KNN is suitable for datasets where the decision boundaries are irregular or nonlinear. It can also work well with small datasets where the number of training examples is relatively low. However, KNN may not perform well on datasets with a large number of features or where the number of classes is very large.

The advantages of KNN include its simplicity, flexibility, and ability to handle both classification and regression tasks. It can also work well with noisy data and does not make any assumptions about the underlying data distribution. The disadvantages of KNN include its computational complexity, as the algorithm needs to calculate distances between each new data point and all the training data points. This can be time-consuming for large datasets. Another potential drawback of KNN is that it can be sensitive to the choice of distance metric and the value of k.

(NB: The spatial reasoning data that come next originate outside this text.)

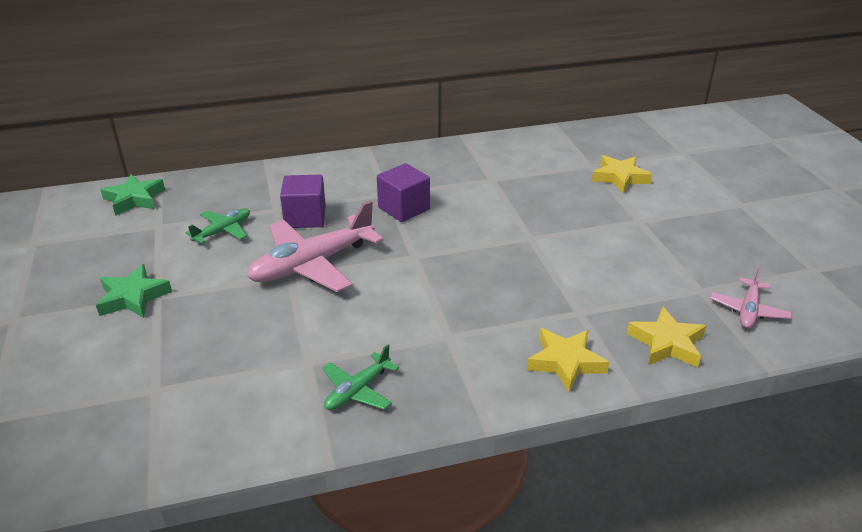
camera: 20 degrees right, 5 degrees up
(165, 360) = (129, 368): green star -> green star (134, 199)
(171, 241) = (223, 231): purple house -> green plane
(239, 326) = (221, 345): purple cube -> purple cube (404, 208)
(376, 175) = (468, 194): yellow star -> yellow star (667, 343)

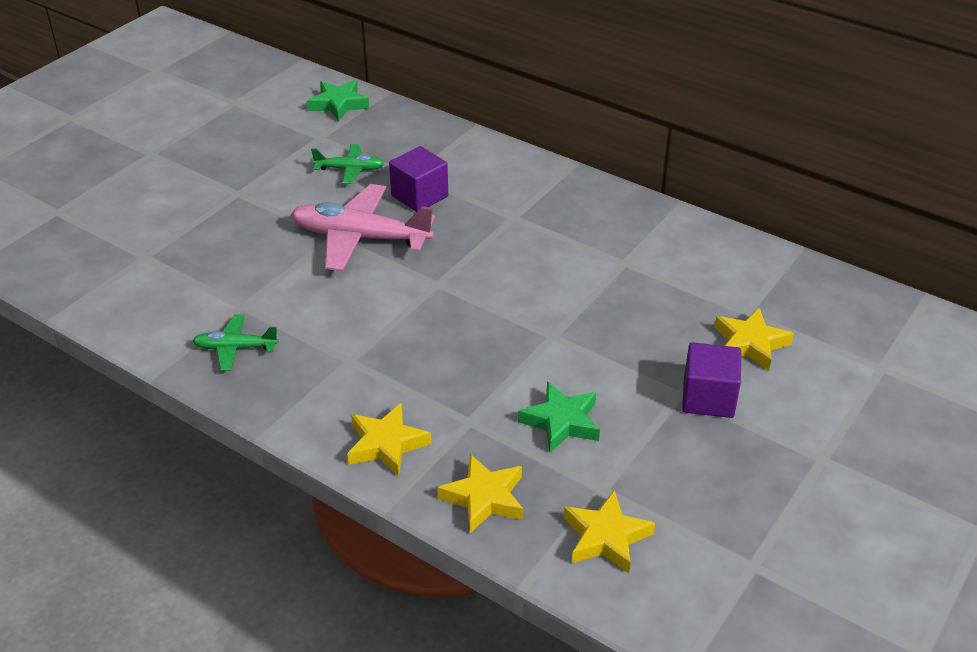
camera: 50 degrees right, 5 degrees up
(133, 297) = (225, 183): green star -> green star (561, 422)
(404, 208) = (502, 238): purple cube -> purple cube (708, 398)
(748, 310) = (606, 537): pink plane -> yellow star

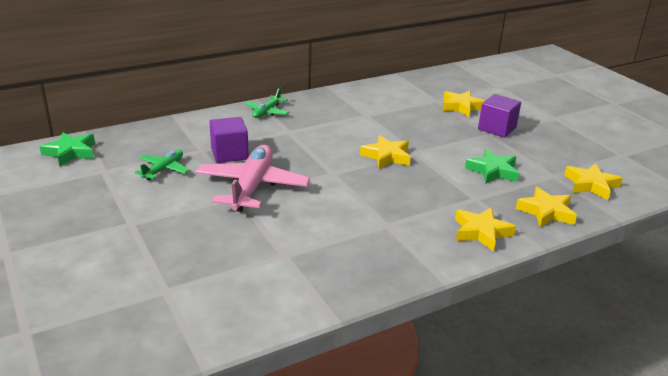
camera: 65 degrees left, 10 degrees down
(235, 348) = (334, 270): green plane -> green plane (266, 112)
(360, 238) = (252, 187): pink plane -> pink plane turned 150 degrees clockwise
(518, 314) = (386, 156): none -> yellow star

We will only look at KNN as a classifier. Let's look at how well this model can predict a team's seed based on two of its other features: ADJOE and BARTHAG

In [1]:
import pandas as pd
import numpy as np
import plotly.express as px
import sklearn as sk

In [2]:
df = pd.read_csv("https://raw.githubusercontent.com/joshyaffee/A-First-Semester-of-Machine-Learning---INDE-577/main/Datasets/cbb.csv")
df = df.dropna()
df = df[df['SEED'].isin([1, 5, 9, 13, 16])]
df.head()

Unnamed: 0,TEAM,CONF,G,W,ADJOE,ADJDE,BARTHAG,EFG_O,EFG_D,TOR,...,FTRD,2P_O,2P_D,3P_O,3P_D,ADJ_T,WAB,POSTSEASON,SEED,YEAR
0,North Carolina,ACC,40,33,123.3,94.9,0.9531,52.6,48.1,15.4,...,30.4,53.9,44.6,32.7,36.2,71.7,8.6,2ND,1.0,2016
1,Wisconsin,B10,40,36,129.1,93.6,0.9758,54.8,47.7,12.4,...,22.4,54.8,44.7,36.5,37.5,59.3,11.3,2ND,1.0,2015
4,Gonzaga,WCC,39,37,117.8,86.3,0.9728,56.6,41.1,16.2,...,26.9,56.3,40.0,38.2,29.0,71.5,7.7,2ND,1.0,2017
7,Duke,ACC,39,35,125.2,90.6,0.9764,56.6,46.5,16.3,...,23.9,55.9,46.3,38.7,31.4,66.4,10.7,Champions,1.0,2015
8,Virginia,ACC,38,35,123.0,89.9,0.9736,55.2,44.7,14.7,...,26.3,52.5,45.7,39.5,28.9,60.7,11.1,Champions,1.0,2019


In [3]:
from sklearn.model_selection import train_test_split
X = df.loc[:, ['ADJOE', 'BARTHAG']]
y = df.loc[:,['SEED']]
Xtrain, Xtest, ytrain, ytest = train_test_split(X, y, stratify = y)

In [4]:
from sklearn.neighbors import KNeighborsClassifier
knn = KNeighborsClassifier(n_neighbors=5)
knn.fit(Xtrain, ytrain)
y_pred_train = knn.predict(Xtrain)
y_pred_test = knn.predict(Xtest)

  return self._fit(X, y)


In [5]:
# create a scatter plot of the correct labels
fig = px.scatter(df, x='ADJOE', y='BARTHAG', color='SEED', hover_data=['TEAM'])
fig.show()

In [6]:
# create a scatter plot of the predicted labels
train_df = Xtrain.copy()
train_df['ytrain'] = ytrain
test_df = Xtest.copy()
test_df['ytest'] = ytest
train_df['y_pred'] = y_pred_train
test_df['y_pred'] = y_pred_test

fig = px.scatter(train_df, x='ADJOE', y='BARTHAG', color='ytrain', title = 'Training Data, Actual Labels')
fig.show()

In [7]:
fig = px.scatter(train_df, x='ADJOE', y='BARTHAG', color='y_pred', title = 'Training Data, Predicted Labels')
fig.show()

In [8]:
# calculate accuracy: the proportion of correctly predicted labels
from sklearn.metrics import accuracy_score
accuracy_score(ytrain, y_pred_train)

0.6434782608695652

In [9]:
fig = px.scatter(test_df, x='ADJOE', y='BARTHAG', color='ytest', title = 'Testing Data, Actual Labels')
fig.show()

In [10]:
fig = px.scatter(test_df, x='ADJOE', y='BARTHAG', color='y_pred', title = 'Testing Data, Predicted Labels')
fig.show()

In [11]:
# calculate accuracy: the proportion of correctly predicted labels
from sklearn.metrics import accuracy_score
accuracy_score(ytest, y_pred_test)

0.46153846153846156

As you can see, the KNN model is able to get the general sense of the decision boundaries, but will of course fall short when there is a large overlap in the feature space. Just imagine what would happen if we looked at all seeds! Still, KNN is a very powerful tool for supervised learning and takes minimal training since no parameters need to be tuned.